[Records for this exercise]
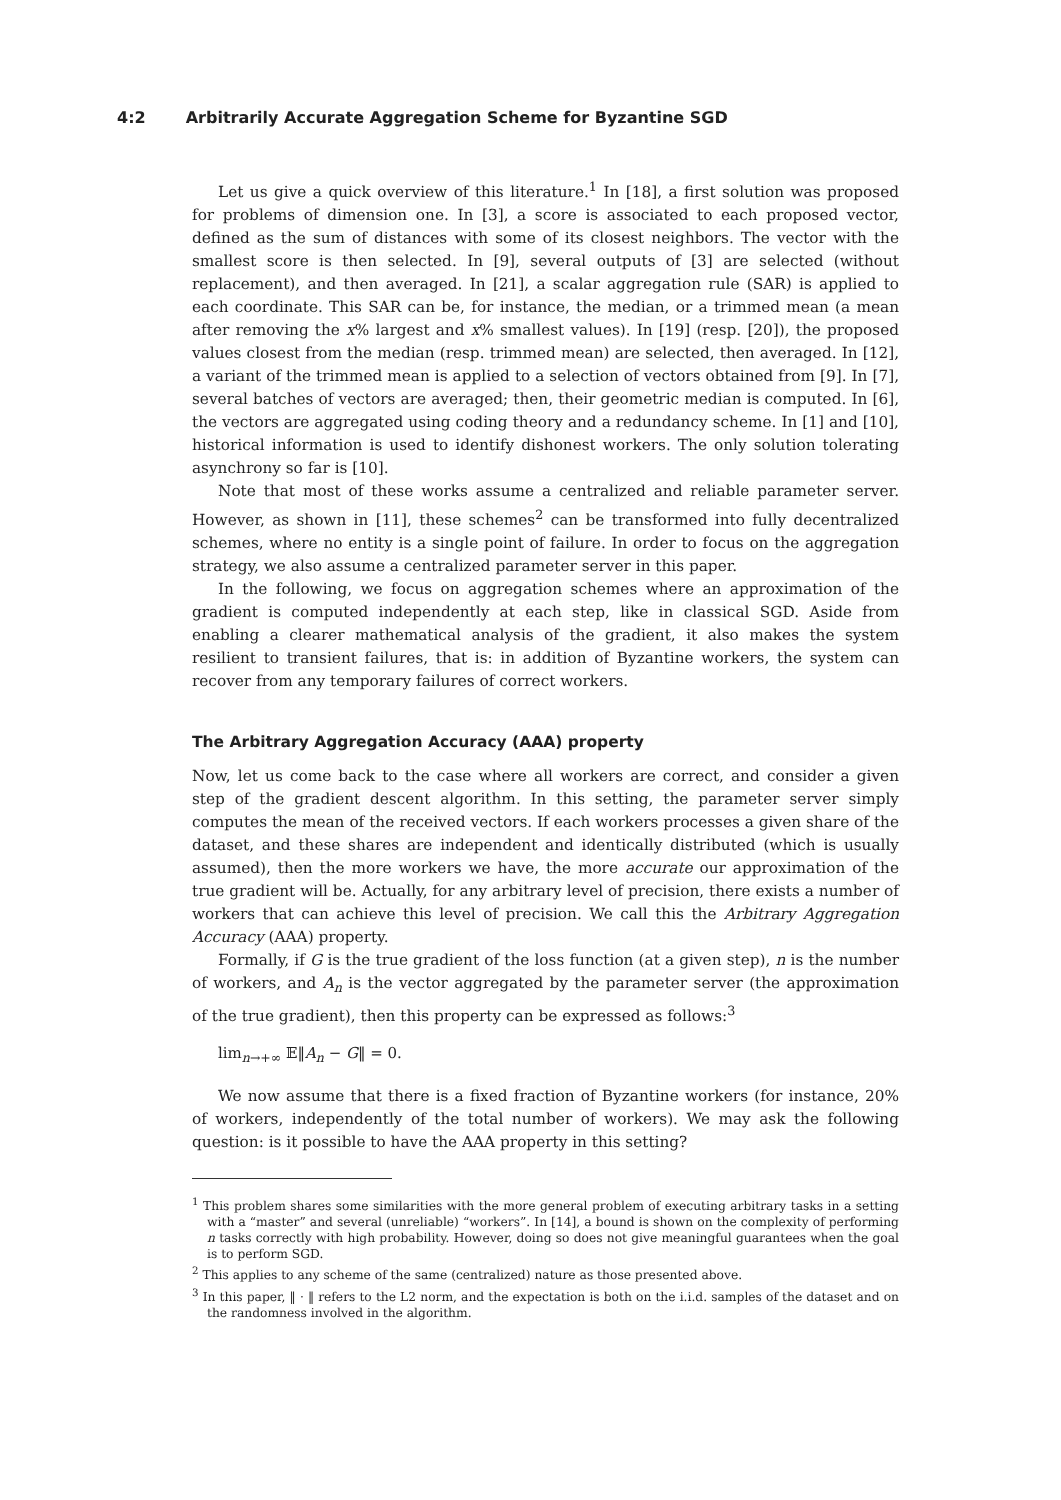4:2 Arbitrarily Accurate Aggregation Scheme for Byzantine SGD
Let us give a quick overview of this literature.<sup>1</sup> In [18], a first solution was proposed for problems of dimension one. In [3], a score is associated to each proposed vector, defined as the sum of distances with some of its closest neighbors. The vector with the smallest score is then selected. In [9], several outputs of [3] are selected (without replacement), and then averaged. In [21], a scalar aggregation rule (SAR) is applied to each coordinate. This SAR can be, for instance, the median, or a trimmed mean (a mean after removing the x% largest and x% smallest values). In [19] (resp. [20]), the proposed values closest from the median (resp. trimmed mean) are selected, then averaged. In [12], a variant of the trimmed mean is applied to a selection of vectors obtained from [9]. In [7], several batches of vectors are averaged; then, their geometric median is computed. In [6], the vectors are aggregated using coding theory and a redundancy scheme. In [1] and [10], historical information is used to identify dishonest workers. The only solution tolerating asynchrony so far is [10].
Note that most of these works assume a centralized and reliable parameter server. However, as shown in [11], these schemes<sup>2</sup> can be transformed into fully decentralized schemes, where no entity is a single point of failure. In order to focus on the aggregation strategy, we also assume a centralized parameter server in this paper.
In the following, we focus on aggregation schemes where an approximation of the gradient is computed independently at each step, like in classical SGD. Aside from enabling a clearer mathematical analysis of the gradient, it also makes the system resilient to transient failures, that is: in addition of Byzantine workers, the system can recover from any temporary failures of correct workers.
The Arbitrary Aggregation Accuracy (AAA) property
Now, let us come back to the case where all workers are correct, and consider a given step of the gradient descent algorithm. In this setting, the parameter server simply computes the mean of the received vectors. If each workers processes a given share of the dataset, and these shares are independent and identically distributed (which is usually assumed), then the more workers we have, the more accurate our approximation of the true gradient will be. Actually, for any arbitrary level of precision, there exists a number of workers that can achieve this level of precision. We call this the Arbitrary Aggregation Accuracy (AAA) property.
Formally, if G is the true gradient of the loss function (at a given step), n is the number of workers, and A<sub>n</sub> is the vector aggregated by the parameter server (the approximation of the true gradient), then this property can be expressed as follows:<sup>3</sup>
lim<sub>n→+∞</sub> 𝔼‖A<sub>n</sub> − G‖ = 0.
We now assume that there is a fixed fraction of Byzantine workers (for instance, 20% of workers, independently of the total number of workers). We may ask the following question: is it possible to have the AAA property in this setting?
<sup>1</sup> This problem shares some similarities with the more general problem of executing arbitrary tasks in a setting with a “master” and several (unreliable) “workers”. In [14], a bound is shown on the complexity of performing n tasks correctly with high probability. However, doing so does not give meaningful guarantees when the goal is to perform SGD.
<sup>2</sup> This applies to any scheme of the same (centralized) nature as those presented above.
<sup>3</sup> In this paper, ‖ · ‖ refers to the L2 norm, and the expectation is both on the i.i.d. samples of the dataset and on the randomness involved in the algorithm.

[Your assignment] Print the records above word for word, omitting any picture they contain.

[Solution below]
4:2 Arbitrarily Accurate Aggregation Scheme for Byzantine SGD
Let us give a quick overview of this literature.<sup>1</sup> In [18], a first solution was proposed for problems of dimension one. In [3], a score is associated to each proposed vector, defined as the sum of distances with some of its closest neighbors. The vector with the smallest score is then selected. In [9], several outputs of [3] are selected (without replacement), and then averaged. In [21], a scalar aggregation rule (SAR) is applied to each coordinate. This SAR can be, for instance, the median, or a trimmed mean (a mean after removing the x% largest and x% smallest values). In [19] (resp. [20]), the proposed values closest from the median (resp. trimmed mean) are selected, then averaged. In [12], a variant of the trimmed mean is applied to a selection of vectors obtained from [9]. In [7], several batches of vectors are averaged; then, their geometric median is computed. In [6], the vectors are aggregated using coding theory and a redundancy scheme. In [1] and [10], historical information is used to identify dishonest workers. The only solution tolerating asynchrony so far is [10].
Note that most of these works assume a centralized and reliable parameter server. However, as shown in [11], these schemes<sup>2</sup> can be transformed into fully decentralized schemes, where no entity is a single point of failure. In order to focus on the aggregation strategy, we also assume a centralized parameter server in this paper.
In the following, we focus on aggregation schemes where an approximation of the gradient is computed independently at each step, like in classical SGD. Aside from enabling a clearer mathematical analysis of the gradient, it also makes the system resilient to transient failures, that is: in addition of Byzantine workers, the system can recover from any temporary failures of correct workers.
The Arbitrary Aggregation Accuracy (AAA) property
Now, let us come back to the case where all workers are correct, and consider a given step of the gradient descent algorithm. In this setting, the parameter server simply computes the mean of the received vectors. If each workers processes a given share of the dataset, and these shares are independent and identically distributed (which is usually assumed), then the more workers we have, the more accurate our approximation of the true gradient will be. Actually, for any arbitrary level of precision, there exists a number of workers that can achieve this level of precision. We call this the Arbitrary Aggregation Accuracy (AAA) property.
Formally, if G is the true gradient of the loss function (at a given step), n is the number of workers, and A<sub>n</sub> is the vector aggregated by the parameter server (the approximation of the true gradient), then this property can be expressed as follows:<sup>3</sup>
lim<sub>n→+∞</sub> 𝔼‖A<sub>n</sub> − G‖ = 0.
We now assume that there is a fixed fraction of Byzantine workers (for instance, 20% of workers, independently of the total number of workers). We may ask the following question: is it possible to have the AAA property in this setting?
<sup>1</sup> This problem shares some similarities with the more general problem of executing arbitrary tasks in a setting with a “master” and several (unreliable) “workers”. In [14], a bound is shown on the complexity of performing n tasks correctly with high probability. However, doing so does not give meaningful guarantees when the goal is to perform SGD.
<sup>2</sup> This applies to any scheme of the same (centralized) nature as those presented above.
<sup>3</sup> In this paper, ‖ · ‖ refers to the L2 norm, and the expectation is both on the i.i.d. samples of the dataset and on the randomness involved in the algorithm.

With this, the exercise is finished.